<<<<

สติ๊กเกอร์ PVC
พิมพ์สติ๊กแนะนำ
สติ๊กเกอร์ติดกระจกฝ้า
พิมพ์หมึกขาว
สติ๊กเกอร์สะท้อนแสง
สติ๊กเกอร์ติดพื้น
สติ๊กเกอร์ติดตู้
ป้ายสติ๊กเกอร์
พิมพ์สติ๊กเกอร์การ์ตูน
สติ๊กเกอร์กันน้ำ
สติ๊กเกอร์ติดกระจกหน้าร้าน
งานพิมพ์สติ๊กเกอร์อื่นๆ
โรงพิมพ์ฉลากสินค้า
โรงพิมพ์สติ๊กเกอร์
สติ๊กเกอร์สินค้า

>>>>

▶ **Brief**
Please write out exactly the line containing "พิมพ์หมึกขาว" and every line after it through the end of the records, nothing more.

▶ **Reply**
พิมพ์หมึกขาว
สติ๊กเกอร์สะท้อนแสง
สติ๊กเกอร์ติดพื้น
สติ๊กเกอร์ติดตู้
ป้ายสติ๊กเกอร์
พิมพ์สติ๊กเกอร์การ์ตูน
สติ๊กเกอร์กันน้ำ
สติ๊กเกอร์ติดกระจกหน้าร้าน
งานพิมพ์สติ๊กเกอร์อื่นๆ
โรงพิมพ์ฉลากสินค้า
โรงพิมพ์สติ๊กเกอร์
สติ๊กเกอร์สินค้า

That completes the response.